▸ DIRECTIONS:
(1) Write out the part of the Packers drive excerpt starting with "Against the Bears" and going on through "terrifying fourth downs.", word for word.
(2) Pick up the piece on the Packers' late-2013 drives after its final sentence and keep writing it.

▸ PAGE EXCERPT:
As we all know, though, context matters a whole lot. When are teams being productive on drives? In what situations? The three-and-outs I remember were still bothering me. So, just to get a glimpse, I looked at an extremely small – yet arguably 2013’s most critical – sample size: Week 17 in Chicago and the Wild Card game against the 49ers. I did this because Aaron Rodgers was back, Randall Cobb was back, Eddie Lacy was dinged up but still more than effective, and it was as close the defense was going to get to being healthy.
Against the Bears in that NFC North winner-take-all classic, the Packers had one three-and-out and one drive that ended in a punt after four plays. Other than two interceptions thrown in Chicago territory and an end-of-half kneel down, Green Bay not only was productive, but scored on every possession. And they likely would’ve came away with at least two field goal attempts without the interceptions. Considering the stakes or not, that’s pretty great, and not easily doable on the road. The Packers were 9-of-18 on third down and, of course, converted all three of those terrifying fourth downs.
It’s funny, because it’s probably the least-remembered of the fourth downs, but if John Kuhn wouldn’t have barely pounded ahead on fourth down from the Packers’ own 22, the game-winning drive would’ve ended essentially as a three-and-out.

▸ DATA BLOCK:

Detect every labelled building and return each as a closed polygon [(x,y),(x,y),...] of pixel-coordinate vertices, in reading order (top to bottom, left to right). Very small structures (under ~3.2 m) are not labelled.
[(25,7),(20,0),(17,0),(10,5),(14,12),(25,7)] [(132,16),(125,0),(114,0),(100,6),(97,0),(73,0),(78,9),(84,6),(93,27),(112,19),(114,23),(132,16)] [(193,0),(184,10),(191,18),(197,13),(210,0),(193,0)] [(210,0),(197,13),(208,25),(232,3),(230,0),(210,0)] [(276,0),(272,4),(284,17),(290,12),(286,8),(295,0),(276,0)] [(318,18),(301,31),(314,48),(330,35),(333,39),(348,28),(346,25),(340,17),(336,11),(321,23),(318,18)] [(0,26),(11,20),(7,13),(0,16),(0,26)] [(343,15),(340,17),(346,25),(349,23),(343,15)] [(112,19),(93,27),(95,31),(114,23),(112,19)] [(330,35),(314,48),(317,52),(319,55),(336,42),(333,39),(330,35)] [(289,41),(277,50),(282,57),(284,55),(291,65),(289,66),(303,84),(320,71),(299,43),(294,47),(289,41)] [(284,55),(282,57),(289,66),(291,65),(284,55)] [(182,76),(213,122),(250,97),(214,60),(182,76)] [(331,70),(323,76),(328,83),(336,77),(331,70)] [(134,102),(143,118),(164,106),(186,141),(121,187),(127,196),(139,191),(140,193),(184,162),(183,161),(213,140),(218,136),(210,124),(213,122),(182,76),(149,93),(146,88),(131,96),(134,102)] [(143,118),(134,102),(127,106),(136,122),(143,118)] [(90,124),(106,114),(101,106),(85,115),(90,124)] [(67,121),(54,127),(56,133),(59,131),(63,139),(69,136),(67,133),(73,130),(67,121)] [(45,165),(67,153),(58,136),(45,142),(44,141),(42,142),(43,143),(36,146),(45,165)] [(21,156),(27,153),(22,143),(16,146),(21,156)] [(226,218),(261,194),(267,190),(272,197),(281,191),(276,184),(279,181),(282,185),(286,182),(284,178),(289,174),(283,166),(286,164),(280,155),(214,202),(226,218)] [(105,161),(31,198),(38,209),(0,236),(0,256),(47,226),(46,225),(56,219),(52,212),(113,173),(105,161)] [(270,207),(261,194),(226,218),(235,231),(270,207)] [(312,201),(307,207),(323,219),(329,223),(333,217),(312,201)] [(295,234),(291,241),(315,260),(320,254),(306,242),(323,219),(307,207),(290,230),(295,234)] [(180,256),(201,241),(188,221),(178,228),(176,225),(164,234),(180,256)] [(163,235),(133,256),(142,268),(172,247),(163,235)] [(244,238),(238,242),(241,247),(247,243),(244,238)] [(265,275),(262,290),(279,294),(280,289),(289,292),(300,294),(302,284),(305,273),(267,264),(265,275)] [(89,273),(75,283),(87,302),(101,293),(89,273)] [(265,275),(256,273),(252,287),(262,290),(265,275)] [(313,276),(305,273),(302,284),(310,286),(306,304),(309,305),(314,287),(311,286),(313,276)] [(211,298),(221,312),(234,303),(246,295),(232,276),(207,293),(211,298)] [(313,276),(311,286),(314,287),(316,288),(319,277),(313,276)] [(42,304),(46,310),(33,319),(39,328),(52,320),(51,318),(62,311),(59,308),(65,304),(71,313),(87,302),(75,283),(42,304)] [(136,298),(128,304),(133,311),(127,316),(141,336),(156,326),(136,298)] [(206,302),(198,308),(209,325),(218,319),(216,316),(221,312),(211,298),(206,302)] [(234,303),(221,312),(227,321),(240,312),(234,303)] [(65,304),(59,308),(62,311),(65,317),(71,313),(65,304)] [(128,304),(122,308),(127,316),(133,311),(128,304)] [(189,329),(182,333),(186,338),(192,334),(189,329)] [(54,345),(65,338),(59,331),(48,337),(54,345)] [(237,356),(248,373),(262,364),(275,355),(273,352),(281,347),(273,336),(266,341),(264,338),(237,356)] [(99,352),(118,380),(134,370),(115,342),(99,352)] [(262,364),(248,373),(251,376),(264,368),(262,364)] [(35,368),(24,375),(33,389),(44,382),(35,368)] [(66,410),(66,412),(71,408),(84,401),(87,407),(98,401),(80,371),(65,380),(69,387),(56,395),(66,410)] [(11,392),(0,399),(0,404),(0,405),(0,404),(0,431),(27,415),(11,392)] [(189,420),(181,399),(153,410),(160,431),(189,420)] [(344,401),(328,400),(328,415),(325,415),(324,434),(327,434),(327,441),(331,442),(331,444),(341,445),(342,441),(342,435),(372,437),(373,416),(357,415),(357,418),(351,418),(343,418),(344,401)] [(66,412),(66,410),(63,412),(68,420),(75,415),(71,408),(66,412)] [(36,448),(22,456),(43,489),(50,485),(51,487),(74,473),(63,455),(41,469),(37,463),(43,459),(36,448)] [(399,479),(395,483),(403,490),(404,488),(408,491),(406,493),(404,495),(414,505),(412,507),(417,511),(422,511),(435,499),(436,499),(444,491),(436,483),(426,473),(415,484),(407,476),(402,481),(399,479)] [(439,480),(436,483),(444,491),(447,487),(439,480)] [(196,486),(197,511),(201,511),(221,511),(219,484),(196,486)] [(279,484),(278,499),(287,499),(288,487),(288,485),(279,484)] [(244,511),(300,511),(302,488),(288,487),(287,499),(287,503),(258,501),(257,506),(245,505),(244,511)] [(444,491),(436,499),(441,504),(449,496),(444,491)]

▸ TASK-BY-TASK ANSWERS:
(1)
Against the Bears in that NFC North winner-take-all classic, the Packers had one three-and-out and one drive that ended in a punt after four plays. Other than two interceptions thrown in Chicago territory and an end-of-half kneel down, Green Bay not only was productive, but scored on every possession. And they likely would’ve came away with at least two field goal attempts without the interceptions. Considering the stakes or not, that’s pretty great, and not easily doable on the road. The Packers were 9-of-18 on third down and, of course, converted all three of those terrifying fourth downs.

(2)
Three-and-out drives were tracked for 2013 by SportingCharts.com. The Packers came in ninth-best in the league last year, going three-and-out on only 20.4 percent of their 186 drives.
(The Chargers led the league, only going three-and-out on 13.8 percent of 167 drives. The truly ridiculous number, however, comes from second-best Denver, which went three-and-out on 15.4 percent of their 202 total drives.)
I don’t know why I expected to see a larger percentage next to the Packers, but I did, which only speaks to the mind’s eye not always being the most effective tool to judge these things on. Or maybe it’s just mine.
But as Jordy Nelson says, that first first down is just so critical for the Packers in getting tempo established. For this offense it might not be the number of three-and-outs we should be watching, but when they happen. For this I don’t have numbers, but: If you ever remember Green Bay appearing awkward and disjointed offensively, if you ever think to yourself or out loud, how can this unit with all these weapons look so weirdly out-of-sync, I’d bet many of those times come during the first series of a drive.
The next week against San Francisco, Green Bay wasn’t as effective in avoiding the potholes. They went three-and-out on the first three possessions of the game, unable to get the engine running. Meanwhile, the defense held the 49ers to six points and forced a turnover in that span, but had been on the field for 29 plays in the first quarter. An already-rickety Packers defense was responsible for many of their own failures last year, but here in the playoffs they were holding on early while the offense came out with a frozen thud. Those early plays on a frigid night mattered then and later on in the game.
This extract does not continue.